El mes de julio se cierra con la memoria de san Ignacio de Loyola. Esta mañana, mientras rezaba el Oficio de lecturas, me he detenido en estas palabras de los Hechos de San Ignacio relatados por su secretario Luis Gonçalves de Cámara: “Cuando pensaba en las cosas del mundo, ello le producía de momento un gran placer; pero cuando, hastiado, volvía a la realidad, se sentía triste y árido de espíritu; por el contrario, cuando pensaba en la posibilidad de imitar las austeridades de los santos, no sólo entonces experimentaba un intenso gozo, sino que además tales pensamientos lo dejaban lleno de alegría”.
Este contraste entre la tristeza y la aridez espiritual (provocadas por las cosas del mundo) y el gozo y la alegría (producidas por su acercamiento a la vida de los santos) es el mismo que tal vez experimentamos nosotros en nuestra vida espiritual. Las “cosas del mundo” suelen producir un placer inmediato, pero luego dejan un regusto amargo, un cierto hastío. Las “cosas del Espíritu”, por el contrario, se nos presentan a menudo cuesta arriba, pero acaban llenando el corazón de paz y alegría.
Estos contrastes los experimentamos a cada paso. Quizás en la etapa de la juventud son más extremos. El profesor López Quintás hablaba de “exaltación” (estado de euforia producido por experiencias vertiginosas) y de “exultación” (estado de entusiasmo producido por experiencias extáticas). Es obvio que la industria del entretenimiento dirigida a los jóvenes promueve de mil maneras los momentos de exaltación. Por todas partes se vende el placer inmediato. Da igual que se obtenga mediante el consumo de sustancias psicodélicas, la práctica del “puenting” o las orgías grupales.
A corto plazo, estas experiencias parecen eliminar la soledad en la que muchos jóvenes viven, producen una sensación de bienestar y plenitud, pero, en realidad, se trata de un espejismo. A medio y largo plazo, crean adicción y ahondan el abismo de la soledad. A veces se tarda muchos años en descubrir la trampa. Mientras, crece el deterioro personal y el aislamiento social. Se paga un precio muy alto cuando se entiende la vida solo en clave de “exaltación”. No es difícil manipular a las personas “exaltadas” y conducirlas hacia intereses ideológicos, políticos o económicos. Basta saber alimentar y manejar sus emociones.

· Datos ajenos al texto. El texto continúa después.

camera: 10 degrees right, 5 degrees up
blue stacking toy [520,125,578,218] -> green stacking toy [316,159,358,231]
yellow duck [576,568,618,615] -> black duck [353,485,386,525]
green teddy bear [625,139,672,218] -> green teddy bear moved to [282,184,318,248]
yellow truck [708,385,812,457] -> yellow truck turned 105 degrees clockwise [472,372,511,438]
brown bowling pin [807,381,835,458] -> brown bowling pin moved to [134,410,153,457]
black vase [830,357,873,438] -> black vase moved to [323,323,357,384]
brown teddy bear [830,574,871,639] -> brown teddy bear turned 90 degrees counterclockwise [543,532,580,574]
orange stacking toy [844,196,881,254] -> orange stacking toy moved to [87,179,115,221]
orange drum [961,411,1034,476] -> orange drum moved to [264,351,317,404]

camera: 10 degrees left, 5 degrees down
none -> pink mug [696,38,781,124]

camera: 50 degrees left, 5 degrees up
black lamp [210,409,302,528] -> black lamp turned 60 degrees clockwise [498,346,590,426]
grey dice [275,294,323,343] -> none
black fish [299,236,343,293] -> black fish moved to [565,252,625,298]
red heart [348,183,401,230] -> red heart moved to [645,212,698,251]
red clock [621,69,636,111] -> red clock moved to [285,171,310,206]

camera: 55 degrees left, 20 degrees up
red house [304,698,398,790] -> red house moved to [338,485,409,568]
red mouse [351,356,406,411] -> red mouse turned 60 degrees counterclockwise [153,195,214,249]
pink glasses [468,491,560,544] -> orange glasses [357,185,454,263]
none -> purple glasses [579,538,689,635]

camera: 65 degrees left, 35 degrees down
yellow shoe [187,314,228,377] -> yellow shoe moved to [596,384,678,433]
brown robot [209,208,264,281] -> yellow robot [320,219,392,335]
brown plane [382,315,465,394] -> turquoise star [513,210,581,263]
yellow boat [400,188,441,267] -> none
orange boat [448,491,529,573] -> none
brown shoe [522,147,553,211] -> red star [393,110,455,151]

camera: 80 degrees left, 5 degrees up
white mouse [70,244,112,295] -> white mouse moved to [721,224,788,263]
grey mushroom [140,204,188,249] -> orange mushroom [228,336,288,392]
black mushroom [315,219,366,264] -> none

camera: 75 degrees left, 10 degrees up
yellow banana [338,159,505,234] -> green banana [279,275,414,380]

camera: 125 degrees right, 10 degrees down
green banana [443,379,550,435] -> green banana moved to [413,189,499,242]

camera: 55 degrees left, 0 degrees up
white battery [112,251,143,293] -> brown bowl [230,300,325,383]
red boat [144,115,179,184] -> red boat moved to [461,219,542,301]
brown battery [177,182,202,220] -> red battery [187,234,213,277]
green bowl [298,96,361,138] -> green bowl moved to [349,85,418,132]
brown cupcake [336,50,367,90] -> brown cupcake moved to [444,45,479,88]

Las experiencias de “exultación” no son de alto voltaje emocional. Se suelen producir en ámbitos de silencio, encuentro interpersonal o búsqueda espiritual. No producen un placer inmediato, físico, pero dejan en el alma un poso de paz y quietud porque nos conectan con la fuente de nuestro ser. Una persona “centrada” es menos manipulable que una persona “divertida”. Se remite a valores permanentes, no a emociones pasajeras. San Ignacio percibió muy bien este contraste. Fue capaz de elaborar unas orientaciones claras para discernir lo que viene “del mal espíritu” (la exaltación) y lo que viene del buen espíritu (la exultación). O, dicho con el lenguaje de san Pablo, lo que viene de la “carne” (el hombre viejo) y lo que viene “del Espíritu” (el hombre nuevo).
Creo que hoy necesitamos este magisterio de los santos para no dejarnos llevar por cualquier propuesta seductora. Necesitamos menos invitaciones al entretenimiento (estamos saturados) y más ayudas para el discernimiento (andamos escasos). El resultado será la paz y la alegría que andamos buscando como locos, aunque a menudo nos confundamos de camino.